Toplanan deliller ve tüm dosya kapsamına göre; taraflar arasında mevcut ticari ilişki kapsamında; davalı tarafa ticari defter ve kayıtlarını inceleme günü hazır bulundurması için meşruhatlı davetiyenin tebliğ edildiği, tebliğe rağmen davalı tarafın ticari defterlerini sunmadığı, buna göre; HMK 222.md gereğince davacı tarafın kendi ticari defterlerine göre alacağın ispatı gerektiği (Yargıtay 15.HD 2016/4087 Esas 2017/261 karar sayılı ilamında da belirtildiği üzere), ancak dava konusu malların teslim edilmediği iddiası söz konusu olduğundan öncelikle bu hususun ispatı gerekmektedir. Davacı tarafından, fatura içeriği malların davalıya teslim edildiğine dair somut belgenin dosyaya sunulmadığı, faturada teslim alan kısmında isim ve imza bulunmadığı görülmüştür.
HMK’nin ispat yükünü düzenleyen 190. maddesine göre ispat yükü; kanunda özel bir düzenleme bulunmadıkça, iddia edilen vakıaya bağlanan hukuki sonuçtan kendi lehine hak çıkaran tarafa aittir. Türk Medeni Kanunu’nun 6. maddesi gereğince de, “Kural olarak, herkes iddiasını ispat etmekle yükümlüdür.” düzenlemeleri mevcuttur. Buna göre; malın teslim edildiği iddiasının davacı tarafça ispatı gerekmekle bu husus ispatlanamadığından, davacı tarafın yemin deliline de başvurmadığı ve teslime ilişkin belge ibraz etmediğinden davanın reddine dair aşağıda yazılı şekilde hüküm kurulmuştur.

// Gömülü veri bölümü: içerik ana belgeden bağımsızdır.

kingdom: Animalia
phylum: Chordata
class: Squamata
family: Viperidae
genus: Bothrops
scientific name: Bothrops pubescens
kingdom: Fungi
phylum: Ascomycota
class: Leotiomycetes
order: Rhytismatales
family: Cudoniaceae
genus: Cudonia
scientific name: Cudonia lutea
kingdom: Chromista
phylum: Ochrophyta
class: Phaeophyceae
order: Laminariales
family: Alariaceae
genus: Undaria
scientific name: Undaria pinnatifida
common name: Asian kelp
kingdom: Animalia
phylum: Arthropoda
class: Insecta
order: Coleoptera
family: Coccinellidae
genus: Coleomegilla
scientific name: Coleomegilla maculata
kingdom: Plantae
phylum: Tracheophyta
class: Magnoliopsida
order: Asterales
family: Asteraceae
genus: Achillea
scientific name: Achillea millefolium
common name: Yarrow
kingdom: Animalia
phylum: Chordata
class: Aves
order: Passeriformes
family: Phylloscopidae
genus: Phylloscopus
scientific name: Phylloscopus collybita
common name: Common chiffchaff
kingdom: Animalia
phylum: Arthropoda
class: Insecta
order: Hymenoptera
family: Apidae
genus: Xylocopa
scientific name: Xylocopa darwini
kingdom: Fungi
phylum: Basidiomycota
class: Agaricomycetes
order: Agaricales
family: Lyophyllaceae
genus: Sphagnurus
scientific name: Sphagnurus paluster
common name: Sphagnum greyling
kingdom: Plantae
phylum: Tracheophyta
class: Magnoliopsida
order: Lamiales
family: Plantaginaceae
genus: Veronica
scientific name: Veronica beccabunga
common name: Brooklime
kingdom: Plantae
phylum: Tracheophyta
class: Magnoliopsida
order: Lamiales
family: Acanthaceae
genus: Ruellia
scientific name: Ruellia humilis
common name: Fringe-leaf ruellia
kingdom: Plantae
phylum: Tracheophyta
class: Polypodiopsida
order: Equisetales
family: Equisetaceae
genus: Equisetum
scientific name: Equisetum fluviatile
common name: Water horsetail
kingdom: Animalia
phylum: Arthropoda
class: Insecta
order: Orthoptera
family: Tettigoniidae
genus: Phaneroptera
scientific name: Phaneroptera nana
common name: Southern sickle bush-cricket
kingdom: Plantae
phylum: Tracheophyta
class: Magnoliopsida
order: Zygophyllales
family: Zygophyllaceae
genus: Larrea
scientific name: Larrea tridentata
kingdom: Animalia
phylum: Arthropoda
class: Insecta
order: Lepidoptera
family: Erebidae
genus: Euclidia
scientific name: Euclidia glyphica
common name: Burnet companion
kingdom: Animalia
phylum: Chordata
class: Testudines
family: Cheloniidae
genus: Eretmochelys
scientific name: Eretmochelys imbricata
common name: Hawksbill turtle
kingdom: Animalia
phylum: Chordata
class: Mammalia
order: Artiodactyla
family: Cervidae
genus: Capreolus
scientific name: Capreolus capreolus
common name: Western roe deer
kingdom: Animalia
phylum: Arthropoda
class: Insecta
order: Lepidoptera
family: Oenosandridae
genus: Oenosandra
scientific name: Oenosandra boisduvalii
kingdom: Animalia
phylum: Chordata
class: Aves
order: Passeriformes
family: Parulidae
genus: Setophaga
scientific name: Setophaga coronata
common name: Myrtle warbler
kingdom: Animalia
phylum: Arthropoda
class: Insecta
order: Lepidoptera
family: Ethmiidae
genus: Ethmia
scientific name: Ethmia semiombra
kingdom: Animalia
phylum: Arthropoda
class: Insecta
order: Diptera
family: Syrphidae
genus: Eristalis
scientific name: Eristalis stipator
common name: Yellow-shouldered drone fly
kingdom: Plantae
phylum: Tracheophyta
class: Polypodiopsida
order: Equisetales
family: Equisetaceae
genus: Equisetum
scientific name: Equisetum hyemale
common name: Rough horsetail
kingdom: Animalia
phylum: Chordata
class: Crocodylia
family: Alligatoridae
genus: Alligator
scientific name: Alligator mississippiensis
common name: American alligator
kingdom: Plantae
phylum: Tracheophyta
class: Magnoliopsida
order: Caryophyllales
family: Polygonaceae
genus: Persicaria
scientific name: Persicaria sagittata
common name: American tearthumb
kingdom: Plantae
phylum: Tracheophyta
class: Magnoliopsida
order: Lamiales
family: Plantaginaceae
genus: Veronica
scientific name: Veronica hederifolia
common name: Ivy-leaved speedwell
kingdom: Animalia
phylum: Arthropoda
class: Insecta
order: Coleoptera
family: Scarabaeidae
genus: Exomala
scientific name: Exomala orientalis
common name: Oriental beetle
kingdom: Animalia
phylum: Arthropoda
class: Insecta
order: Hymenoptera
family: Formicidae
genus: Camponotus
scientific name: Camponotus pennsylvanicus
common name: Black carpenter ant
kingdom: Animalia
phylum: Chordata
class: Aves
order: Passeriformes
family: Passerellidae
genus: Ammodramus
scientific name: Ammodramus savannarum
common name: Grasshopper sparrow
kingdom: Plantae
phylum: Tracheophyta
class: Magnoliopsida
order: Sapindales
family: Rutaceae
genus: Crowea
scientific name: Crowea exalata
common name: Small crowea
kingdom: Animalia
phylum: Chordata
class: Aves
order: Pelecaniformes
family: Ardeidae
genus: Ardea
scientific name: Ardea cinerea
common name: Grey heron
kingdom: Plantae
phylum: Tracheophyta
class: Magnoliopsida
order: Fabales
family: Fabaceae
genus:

Davalı taraf kötüniyet tazminat talebinde bulunmuşsa da kötüniyetin ispatlanamamış olması nedeniyle bu talebin de reddine karar verilmiştir.
HÜKÜM:Gerekçesi yukarıda açıklandığı üzere;
1-Davanın REDDİNE,
2-Davalı tarafın kötüniyet tazminatı talebinin şartları oluşmadığından reddine,
3-Harçlar Kanunu’na göre belirlenen 54,40TL ilam harcından peşin alınan 625,35TL harcın mahsubu ile bakiye 570,95 TL harcın karar kesinleştiğinde ve talep halinde davacıya iadesine,
4-Davacı tarafından yapılan yargılama giderinin davacı üzerinde bırakılmasına,
5-Davalı tarafından sarf edilen herhangi bir masraf bulunmadığından bu hususta karar verilmesine yer olmadığına,
6-Avukatlık Asgari Ücret Tarifesine göre hesaplanan 5.492,74TL vekalet ücretinin davacıdan alınarak kendisini vekille temsil ettiren davalıya verilmesine,
7-HMK’nın 333. maddesi gereğince hükmün kesinleşmesinden sonra artan avansın taraflara iadesine,
Dair davacı vekili ile davalı vekilinin yüzlerine karşı gerekçeli kararın tebliğinden itibaren 2 hafta içerisinde İstanbul Bölge Adliye Mahkemesi nezdinde İstinaf yolu açık olmak üzere verilen karar açıkça okunup usulen anlatıldı.03/11/2020

Katip …
¸e-imzalıdır

Hakim …
¸e-imzalıdır

*Bu belge 5070 sayılı Elektronik İmza Kanunu kapsamında e-imza ile imzalanmıştır.